April 1, 2020

Response to Pittsburgh? Let’s Go to Shul This Shabbat

A view of the KAM Isaiah Israel Synagogue in 2013. Photo by Raymond Boyd/Getty Images

What is the proper response to Pittsburgh? Grief, yes. Sorrow, yes. Anger, yes. Resolve, yes. Unity, yes.  Surprise, no. Fear, no. My dear rabbi, Rabbi David Wolpe, likes to say that we in America live in a golden age of Judaism after 2,000 years of persecution, fear, torture, murder, hiding and being on the run from land to land.  Now we are living in a country where we are generally treated with warmth and respect by our Christian, Muslim and other non-Jewish neighbors, friends and strangers. We need to be grateful for this.

During the martyrology service this year on Yom Kippur I reflected on how our forebears dared to worship in public, despite Roman orders not to, and paid the ultimate price for it, sometimes in unbelievably cruel ways. Yet the synagogue I attended was nearly empty. It’s a funny thing about freedom — some things we just take for granted. I do. We all do.

Two other prayers stood out for me during the same service. One prayer was for our fellow Jews in other places who are being persecuted. Miraculously, I could not think of one country where this is systematically occurring on a daily basis. Anti-Semitism, yes. But active persecution –even in countries that don’t particularly like us — no, partly because we have been driven out of many countries and are choosing to leave others, because finally after 2 millennia we have a choice. Perhaps it is because we have the United States on our side and countries would face sanctions and far worse. Perhaps because we ourselves have the will and means with which to fight back.

The other prayer is that we should be in Israel next year. But how many Jews have never been to Israel, actively criticize it, don’t support it or don’t stand up to the insidious anti-Semitism that is the BDS movement or to the bullying of our children on their college campuses? As I said, some things we just take for granted.

“By going to synagogue this Shabbat, we can show our resolve and we can thank God for living in such a wonderful country.”

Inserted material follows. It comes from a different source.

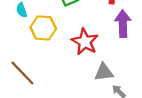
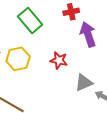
red star: (85, 42) -> (59, 60), size x0.7

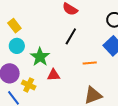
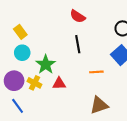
black line: (71, 36) -> (78, 44), turned -42
yellow cross: (29, 85) -> (34, 83), moved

I do not mean to imply that I am saying I am “religious.” I am not, by standard measures, but I am proudly a Jew. I was reading the Wall Street Journal Saturday morning when I happened to see a friend’s text about “what happened in Pittsburgh.”  So the first thought I had, after I had the chance to digest the news, is that I should have been in synagogue that day and I vowed that I would next Shabbat. I texted my kids and told them they should go, too. My brother asked me if we had armed security at our synagogue. The answer happens to be yes, but I go to a high-profile temple (I do not wish to get into the politics of that whole issue except to say that I think we could all agree that no one needs a personal arsenal of military assault weapons). Not every synagogue might make this choice, and law enforcement has vowed to increase its presence. The good news is that 99.99% of Americans are not sociopathic anti-Semitic killers with personal arsenals. So our response shouldn’t be fear.

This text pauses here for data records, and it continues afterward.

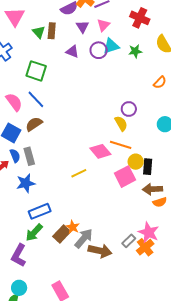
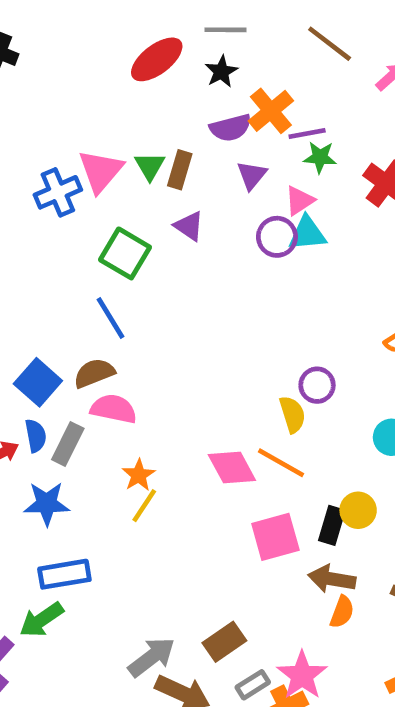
pink triangle: (15, 17) -> (101, 171), moved
pink triangle: (103, 25) -> (299, 201), moved
green star: (135, 51) -> (320, 157), moved
purple triangle: (72, 52) -> (189, 226), moved
pink semicircle: (14, 102) -> (114, 409), moved, turned -54
gray rectangle: (29, 156) -> (68, 444), turned 30
yellow circle: (136, 162) -> (358, 510), moved
yellow line: (79, 173) -> (144, 506), moved, turned -42
orange semicircle: (160, 202) -> (342, 612), turned -64
orange star: (73, 227) -> (139, 475), moved
brown rectangle: (62, 234) -> (224, 642), moved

My suggested response to Pittsburgh? Let’s go to shul this Shabbat.  Let’s fill up ALL the synagogues this Shabbat. Conservative, Reform, Orthodox, LGBT, it doesn’t matter. If you normally go to synagogue, bring your children. If they usually go, have them bring their friends. Bring your friends. Bring your neighbors. By going to synagogue this Shabbat, we can show our resolve and we can thank G-d for living in such a wonderful country. By doing so, we can exercise our precious First Amendment rights to freedom of religion, freedom of speech and freedom of assembly all at the same time.

G-d bless America and the Jewish people.


Dr. Joel Geiderman is the former vice-chairman of the United States Holocaust Memorial Museum and is the California chairman of the Republican Jewish Coalition.